**What to work on:** Look for the word "Analyze" in the material below. Copy each line that has it.

(Beginning of Provided data)

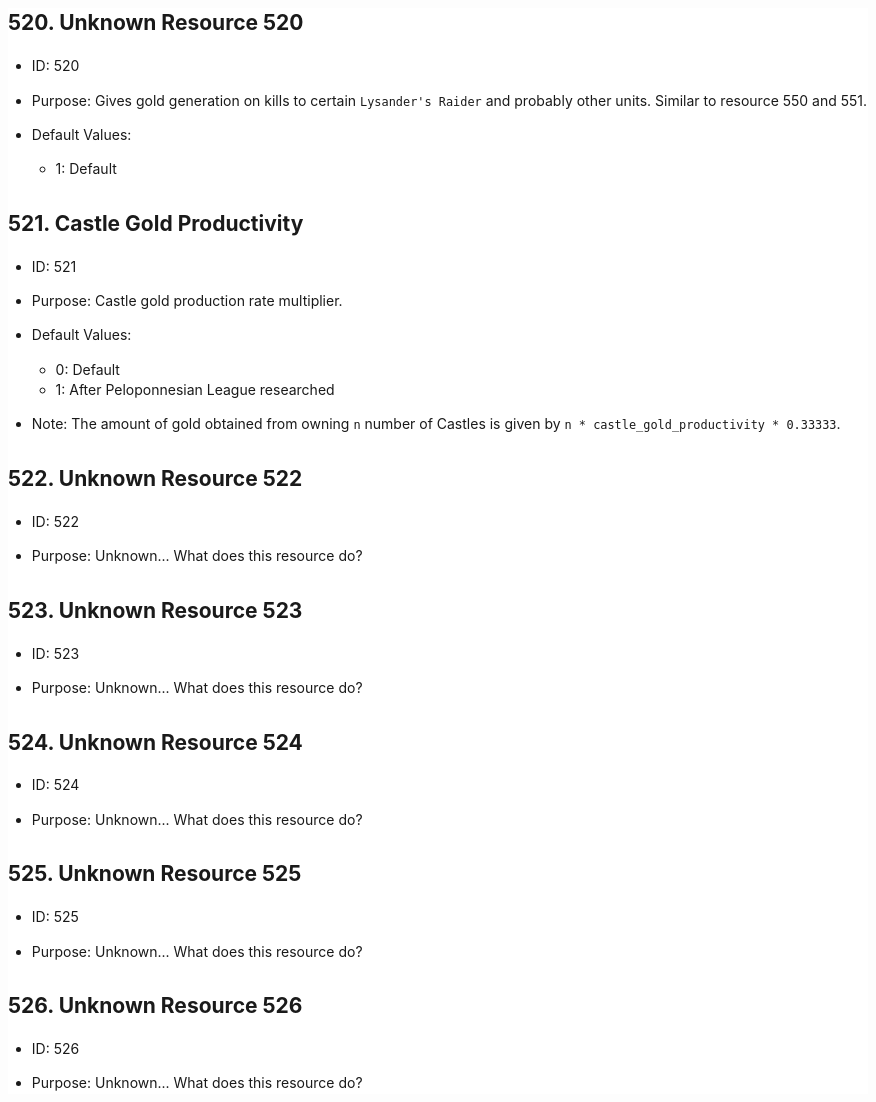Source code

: ## 520. Unknown Resource 520

- ID: 520

- Purpose: Gives gold generation on kills to certain `Lysander's Raider` and probably other units. Similar to resource 550 and 551.

- Default Values:

    - 1:  Default

## 521. Castle Gold Productivity

- ID: 521

- Purpose: Castle gold production rate multiplier.

- Default Values:

    - 0:  Default
    - 1:  After Peloponnesian League researched

- Note: The amount of gold obtained from owning `n` number of Castles is given by `n * castle_gold_productivity * 0.33333`.

## 522. Unknown Resource 522

- ID: 522

- Purpose: Unknown... What does this resource do?

## 523. Unknown Resource 523

- ID: 523

- Purpose: Unknown... What does this resource do?

## 524. Unknown Resource 524

- ID: 524

- Purpose: Unknown... What does this resource do?

## 525. Unknown Resource 525

- ID: 525

- Purpose: Unknown... What does this resource do?

## 526. Unknown Resource 526

- ID: 526

- Purpose: Unknown... What does this resource do?
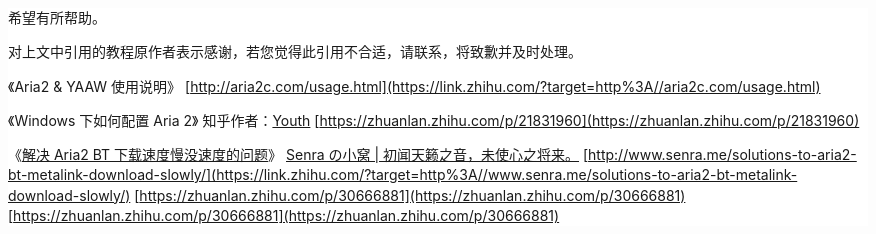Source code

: 希望有所帮助。

对上文中引用的教程原作者表示感谢，若您觉得此引用不合适，请联系，将致歉并及时处理。

《Aria2 & YAAW 使用说明》 [http://aria2c.com/usage.html](https://link.zhihu.com/?target=http%3A//aria2c.com/usage.html)

《Windows 下如何配置 Aria 2》 知乎作者：[Youth](https://www.zhihu.com/people/hewenjie-1996) [https://zhuanlan.zhihu.com/p/21831960](https://zhuanlan.zhihu.com/p/21831960)

《[解决 Aria2 BT 下载速度慢没速度的问题](https://link.zhihu.com/?target=http%3A//www.senra.me/solutions-to-aria2-bt-metalink-download-slowly/)》 [Senra の小窝 | 初闻天籁之音，未使心之将来。](https://link.zhihu.com/?target=http%3A//senra.me/) [http://www.senra.me/solutions-to-aria2-bt-metalink-download-slowly/](https://link.zhihu.com/?target=http%3A//www.senra.me/solutions-to-aria2-bt-metalink-download-slowly/) 
 [https://zhuanlan.zhihu.com/p/30666881](https://zhuanlan.zhihu.com/p/30666881) 
 [https://zhuanlan.zhihu.com/p/30666881](https://zhuanlan.zhihu.com/p/30666881)
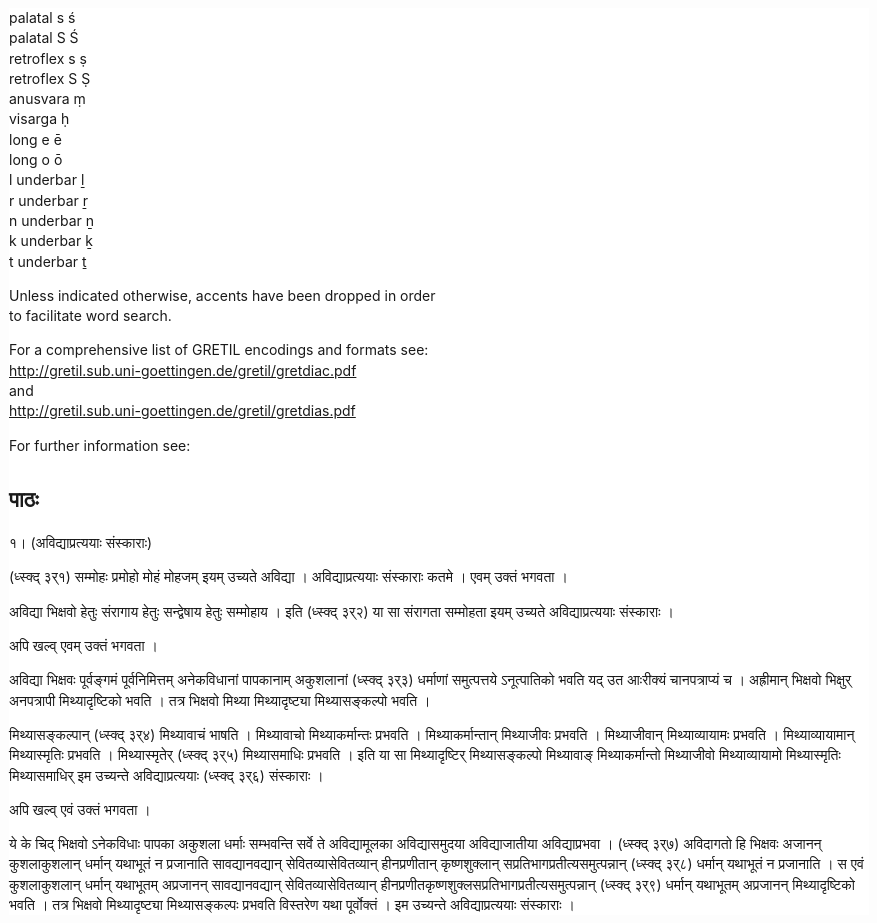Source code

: palatal s  ś     
palatal S  Ś     
retroflex s  ṣ    
retroflex S  Ṣ    
anusvara  ṃ    
visarga  ḥ    
long e  ē     
long o  ō     
l underbar  ḻ    
r underbar  ṟ    
n underbar  ṉ    
k underbar  ḵ    
t underbar  ṯ    
  
  
  
Unless indicated otherwise, accents have been dropped in order   
to facilitate word search.  
  
For a comprehensive list of GRETIL encodings and formats see:  
http://gretil.sub.uni-goettingen.de/gretil/gretdiac.pdf  
and  
http://gretil.sub.uni-goettingen.de/gretil/gretdias.pdf  
  
For further information see:

## पाठः


१। (अविद्याप्रत्ययाः संस्काराः)  
    
(ध्स्क्द् ३र्१) सम्मोहः प्रमोहो मोहं मोहजम् इयम् उच्यते अविद्या । अविद्याप्रत्ययाः संस्काराः कतमे । एवम् उक्तं भगवता ।  
    
अविद्या भिक्षवो हेतुः संरागाय हेतुः सन्द्वेषाय हेतुः सम्मोहाय । इति (ध्स्क्द् ३र्२) या सा संरागता सम्मोहता इयम् उच्यते अविद्याप्रत्ययाः संस्काराः ।  
    
अपि खल्व् एवम् उक्तं भगवता ।  
    
अविद्या भिक्षवः पूर्वङ्गमं पूर्वनिमित्तम् अनेकविधानां पापकानाम् अकुशलानां (ध्स्क्द् ३र्३) धर्माणां समुत्पत्तये ऽनूत्पातिको भवति यद् उत आःरीक्यं चानपत्राप्यं च । अह्रीमान् भिक्षवो भिक्षुर् अनपत्रापी मिथ्यादृष्टिको भवति । तत्र भिक्षवो मिथ्या मिथ्यादृष्ट्या मिथ्यासङ्कल्पो भवति ।  
    
मिथ्यासङ्कल्पान् (ध्स्क्द् ३र्४) मिथ्यावाचं भाषति । मिथ्यावाचो मिथ्याकर्मान्तः प्रभवति । मिथ्याकर्मान्तान् मिथ्याजीवः प्रभवति । मिथ्याजीवान् मिथ्याव्यायामः प्रभवति । मिथ्याव्यायामान् मिथ्यास्मृतिः प्रभवति । मिथ्यास्मृतेर् (ध्स्क्द् ३र्५) मिथ्यासमाधिः प्रभवति । इति या सा मिथ्यादृष्टिर् मिथ्यासङ्कल्पो मिथ्यावाङ् मिथ्याकर्मान्तो मिथ्याजीवो मिथ्याव्यायामो मिथ्यास्मृतिः मिथ्यासमाधिर् इम उच्यन्ते अविद्याप्रत्ययाः (ध्स्क्द् ३र्६) संस्काराः ।  
    
अपि खल्व् एवं उक्तं भगवता ।  
    
ये के चिद् भिक्षवो ऽनेकविधाः पापका अकुशला धर्माः सम्भवन्ति सर्वे ते अविद्यामूलका अविद्यासमुदया अविद्याजातीया अविद्याप्रभवा । (ध्स्क्द् ३र्७) अविदागतो हि भिक्षवः अजानन् कुशलाकुशलान् धर्मान् यथाभूतं न प्रजानाति सावद्यानवद्यान् सेवितव्यासेवितव्यान् हीनप्रणीतान् कृष्णशुक्लान् सप्रतिभागप्रतीत्यसमुत्पन्नान् (ध्स्क्द् ३र्८) धर्मान् यथाभूतं न प्रजानाति । स एवं कुशलाकुशलान् धर्मान् यथाभूतम् अप्रजानन् सावद्यानवद्यान् सेवितव्यासेवितव्यान् हीनप्रणीतकृष्णशुक्लसप्रतिभागप्रतीत्यसमुत्पन्नान् (ध्स्क्द् ३र्९) धर्मान् यथाभूतम् अप्रजानन् मिथ्यादृष्टिको भवति । तत्र भिक्षवो मिथ्यादृष्ट्या मिथ्यासङ्कल्पः प्रभवति विस्तरेण यथा पूर्वोक्तं । इम उच्यन्ते अविद्याप्रत्ययाः संस्काराः ।  
    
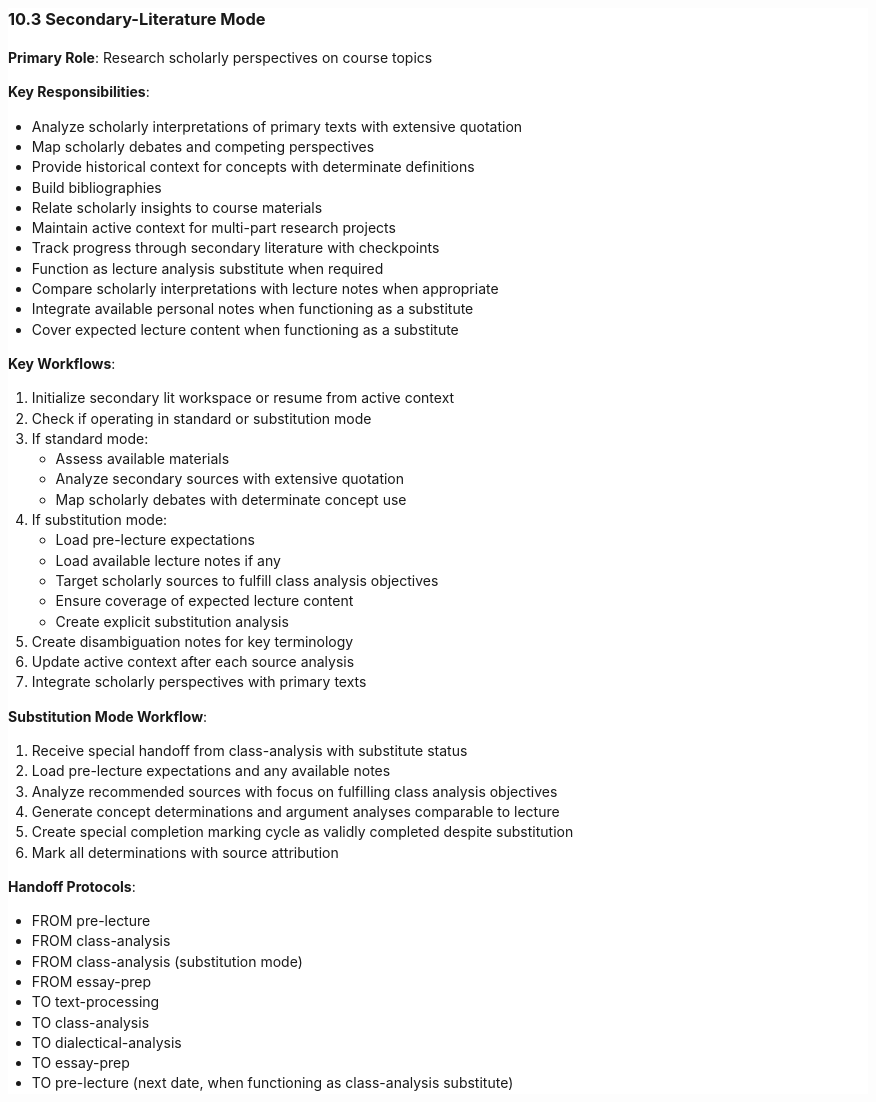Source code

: ### 10.3 Secondary-Literature Mode

**Primary Role**: Research scholarly perspectives on course topics

**Key Responsibilities**:
- Analyze scholarly interpretations of primary texts with extensive quotation
- Map scholarly debates and competing perspectives
- Provide historical context for concepts with determinate definitions
- Build bibliographies
- Relate scholarly insights to course materials
- Maintain active context for multi-part research projects
- Track progress through secondary literature with checkpoints
- Function as lecture analysis substitute when required
- Compare scholarly interpretations with lecture notes when appropriate
- Integrate available personal notes when functioning as a substitute
- Cover expected lecture content when functioning as a substitute

**Key Workflows**:
1. Initialize secondary lit workspace or resume from active context
2. Check if operating in standard or substitution mode
3. If standard mode:
   - Assess available materials
   - Analyze secondary sources with extensive quotation
   - Map scholarly debates with determinate concept use
4. If substitution mode:
   - Load pre-lecture expectations
   - Load available lecture notes if any
   - Target scholarly sources to fulfill class analysis objectives
   - Ensure coverage of expected lecture content
   - Create explicit substitution analysis
5. Create disambiguation notes for key terminology
6. Update active context after each source analysis
7. Integrate scholarly perspectives with primary texts

**Substitution Mode Workflow**:
1. Receive special handoff from class-analysis with substitute status
2. Load pre-lecture expectations and any available notes
3. Analyze recommended sources with focus on fulfilling class analysis objectives
4. Generate concept determinations and argument analyses comparable to lecture
5. Create special completion marking cycle as validly completed despite substitution
6. Mark all determinations with source attribution

**Handoff Protocols**:
- FROM pre-lecture
- FROM class-analysis
- FROM class-analysis (substitution mode)
- FROM essay-prep
- TO text-processing
- TO class-analysis
- TO dialectical-analysis
- TO essay-prep
- TO pre-lecture (next date, when functioning as class-analysis substitute)
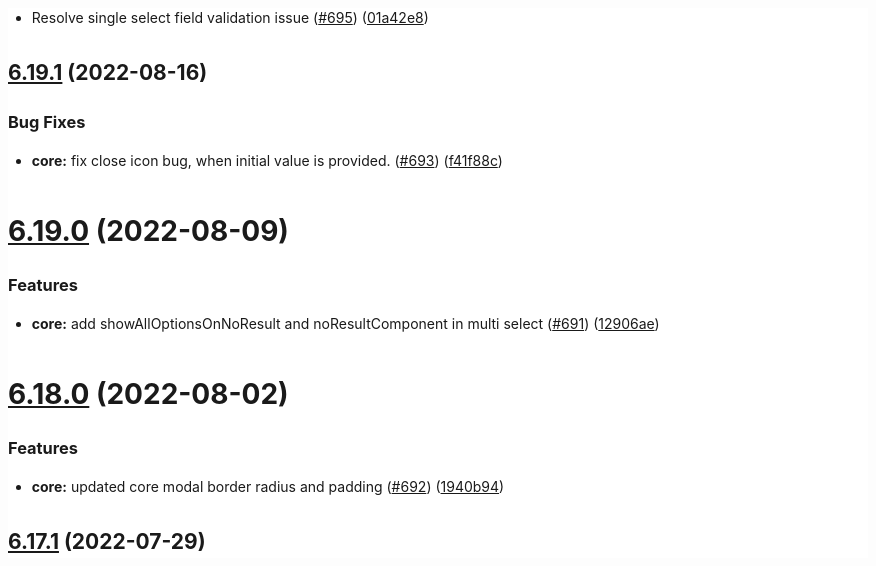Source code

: * Resolve single select field validation issue ([#695](https://github.com/medly/medly-components/issues/695)) ([01a42e8](https://github.com/medly/medly-components/commit/01a42e8d171d2a1ea6f7d295c89762679d14ffc6))





## [6.19.1](https://github.com/medly/medly-components/compare/@medly-components/core@6.19.0...@medly-components/core@6.19.1) (2022-08-16)


### Bug Fixes

* **core:** fix close icon bug, when initial value is provided. ([#693](https://github.com/medly/medly-components/issues/693)) ([f41f88c](https://github.com/medly/medly-components/commit/f41f88c5aad614be74724a5ed6179231d8ee3b35))





# [6.19.0](https://github.com/medly/medly-components/compare/@medly-components/core@6.18.0...@medly-components/core@6.19.0) (2022-08-09)


### Features

* **core:** add showAllOptionsOnNoResult and noResultComponent in multi select ([#691](https://github.com/medly/medly-components/issues/691)) ([12906ae](https://github.com/medly/medly-components/commit/12906ae4c7af00667848ac0abec3638408456329))





# [6.18.0](https://github.com/medly/medly-components/compare/@medly-components/core@6.17.1...@medly-components/core@6.18.0) (2022-08-02)


### Features

* **core:** updated core modal border radius and padding ([#692](https://github.com/medly/medly-components/issues/692)) ([1940b94](https://github.com/medly/medly-components/commit/1940b94020c19cd3da78185292894d5f55bd13d2))





## [6.17.1](https://github.com/medly/medly-components/compare/@medly-components/core@6.17.0...@medly-components/core@6.17.1) (2022-07-29)

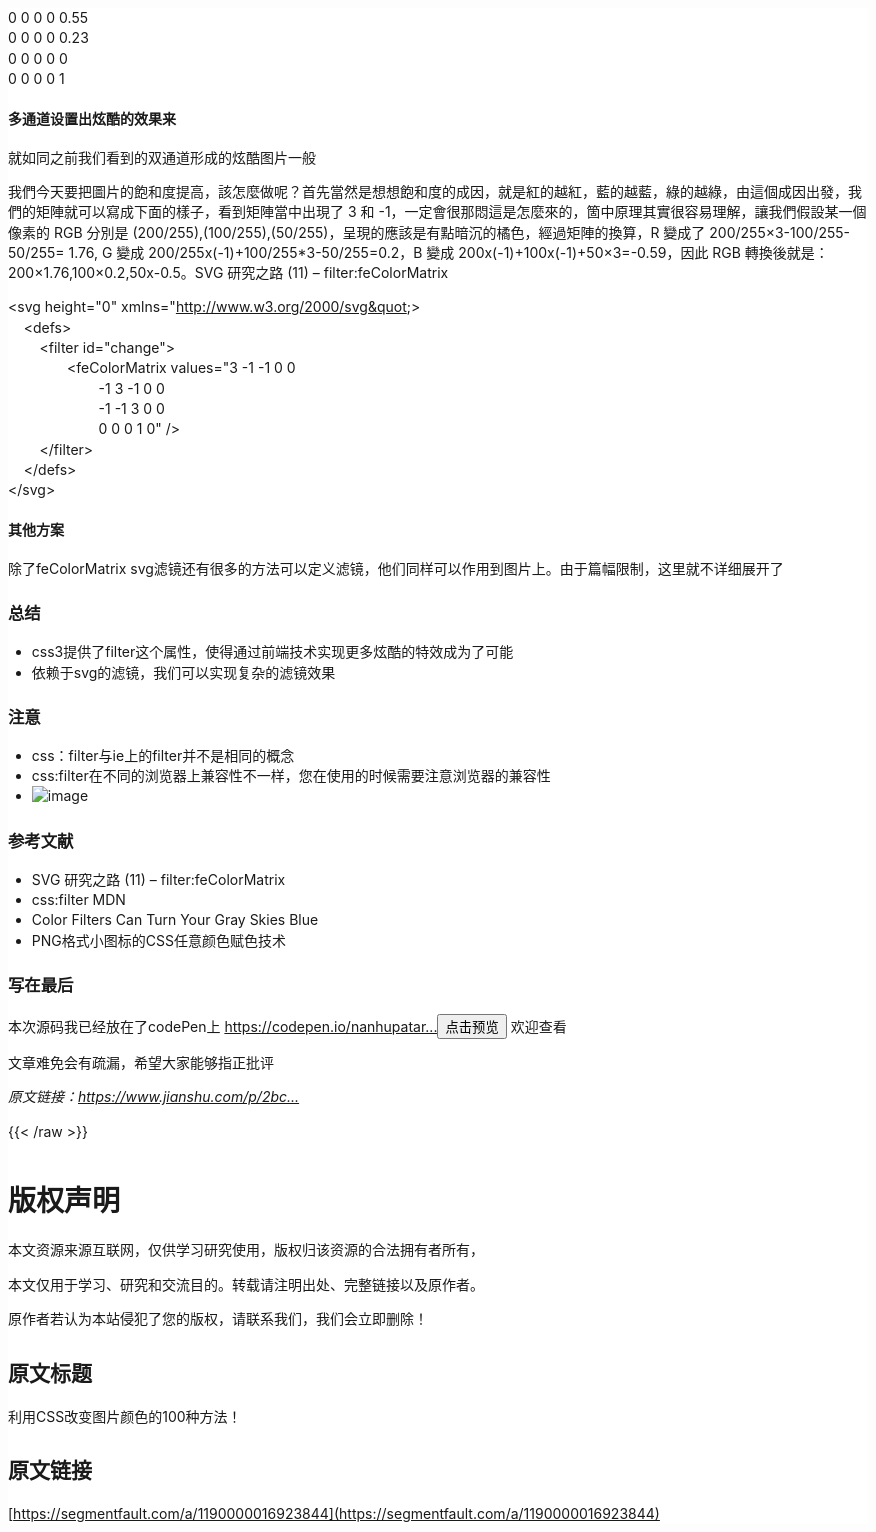 <p>0 0 0 0 0.55<br>0 0 0 0 0.23<br>0 0 0 0 0 <br>0 0 0 0 1</p>
<h4>多通道设置出炫酷的效果来</h4>
<p>就如同之前我们看到的双通道形成的炫酷图片一般</p>
<p>我們今天要把圖片的飽和度提高，該怎麼做呢？首先當然是想想飽和度的成因，就是紅的越紅，藍的越藍，綠的越綠，由這個成因出發，我們的矩陣就可以寫成下面的樣子，看到矩陣當中出現了 3 和 -1，一定會很那悶這是怎麼來的，箇中原理其實很容易理解，讓我們假設某一個像素的 RGB 分別是 (200/255),(100/255),(50/255)，呈現的應該是有點暗沉的橘色，經過矩陣的換算，R 變成了 200/255×3-100/255-50/255= 1.76, G 變成 200/255x(-1)+100/255*3-50/255=0.2，B 變成 200x(-1)+100x(-1)+50×3=-0.59，因此 RGB 轉換後就是：200×1.76,100×0.2,50x-0.5。SVG 研究之路 (11) – filter:feColorMatrix</p>
<p>&lt;svg height="0" xmlns="<a href="http://www.w3.org/2000/svg&amp;quot" rel="nofollow noreferrer" target="_blank">http://www.w3.org/2000/svg&amp;quot</a>;&gt;<br>&nbsp;&nbsp;&nbsp;&nbsp;&lt;defs&gt;<br>&nbsp;&nbsp;&nbsp;&nbsp;&nbsp;&nbsp;&nbsp;&nbsp;&lt;filter id="change"&gt;<br>&nbsp;&nbsp;&nbsp;&nbsp;&nbsp;&nbsp;&nbsp;&nbsp;&nbsp;&nbsp;&nbsp;&nbsp;&nbsp;&nbsp; &lt;feColorMatrix values="3 -1 -1 0 0<br>&nbsp;&nbsp;&nbsp;&nbsp;&nbsp;&nbsp;&nbsp;&nbsp;&nbsp;&nbsp;&nbsp;&nbsp;&nbsp;&nbsp;&nbsp;&nbsp;&nbsp;&nbsp;&nbsp;&nbsp;&nbsp;&nbsp; -1 3 -1 0 0<br>&nbsp;&nbsp;&nbsp;&nbsp;&nbsp;&nbsp;&nbsp;&nbsp;&nbsp;&nbsp;&nbsp;&nbsp;&nbsp;&nbsp;&nbsp;&nbsp;&nbsp;&nbsp;&nbsp;&nbsp;&nbsp;&nbsp; -1 -1 3 0 0<br>&nbsp;&nbsp;&nbsp;&nbsp;&nbsp;&nbsp;&nbsp;&nbsp;&nbsp;&nbsp;&nbsp;&nbsp;&nbsp;&nbsp;&nbsp;&nbsp;&nbsp;&nbsp;&nbsp;&nbsp;&nbsp;&nbsp; 0 0 0 1 0" /&gt;<br>&nbsp;&nbsp;&nbsp;&nbsp;&nbsp;&nbsp;&nbsp;&nbsp;&lt;/filter&gt;<br>&nbsp;&nbsp;&nbsp;&nbsp;&lt;/defs&gt;<br>&lt;/svg&gt;</p>
<h4>其他方案</h4>
<p>除了feColorMatrix svg滤镜还有很多的方法可以定义滤镜，他们同样可以作用到图片上。由于篇幅限制，这里就不详细展开了</p>
<h3 id="articleHeader3">总结</h3>
<ul>
<li>css3提供了filter这个属性，使得通过前端技术实现更多炫酷的特效成为了可能</li>
<li>依赖于svg的滤镜，我们可以实现复杂的滤镜效果</li>
</ul>
<h3 id="articleHeader4">注意</h3>
<ul>
<li>css：filter与ie上的filter并不是相同的概念</li>
<li>css:filter在不同的浏览器上兼容性不一样，您在使用的时候需要注意浏览器的兼容性</li>
<li><span class="img-wrap"><img data-src="/img/remote/1460000016923861" src="https://static.alili.tech/img/remote/1460000016923861" alt="image" title="image" style="cursor: pointer; display: inline;"></span></li>
</ul>
<h3 id="articleHeader5">参考文献</h3>
<ul>
<li>SVG 研究之路 (11) – filter:feColorMatrix</li>
<li>css:filter MDN</li>
<li>Color Filters Can Turn Your Gray Skies Blue</li>
<li>PNG格式小图标的CSS任意颜色赋色技术</li>
</ul>
<h3 id="articleHeader6">写在最后</h3>
<p>本次源码我已经放在了codePen上&nbsp;<a href="https://codepen.io/nanhupatar/pen/eLQoVM" rel="nofollow noreferrer" target="_blank">https://codepen.io/nanhupatar...</a><button class="btn btn-xs btn-default ml10 preview" data-url="nanhupatar/pen/eLQoVM" data-typeid="3">点击预览</button>&nbsp;欢迎查看</p>
<p>文章难免会有疏漏，希望大家能够指正批评</p>
<p><em>原文链接：</em><em><a href="https://www.jianshu.com/p/2bcfd034ed11" rel="nofollow noreferrer" target="_blank">https://www.jianshu.com/p/2bc...</a></em></p>

                
{{< /raw >}}

# 版权声明
本文资源来源互联网，仅供学习研究使用，版权归该资源的合法拥有者所有，

本文仅用于学习、研究和交流目的。转载请注明出处、完整链接以及原作者。

原作者若认为本站侵犯了您的版权，请联系我们，我们会立即删除！

## 原文标题
利用CSS改变图片颜色的100种方法！

## 原文链接
[https://segmentfault.com/a/1190000016923844](https://segmentfault.com/a/1190000016923844)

(End of Provided data)

**Reply to the exercise:**
- Analyze scholarly interpretations of primary texts with extensive quotation
   - Analyze secondary sources with extensive quotation
3. Analyze recommended sources with focus on fulfilling class analysis objectives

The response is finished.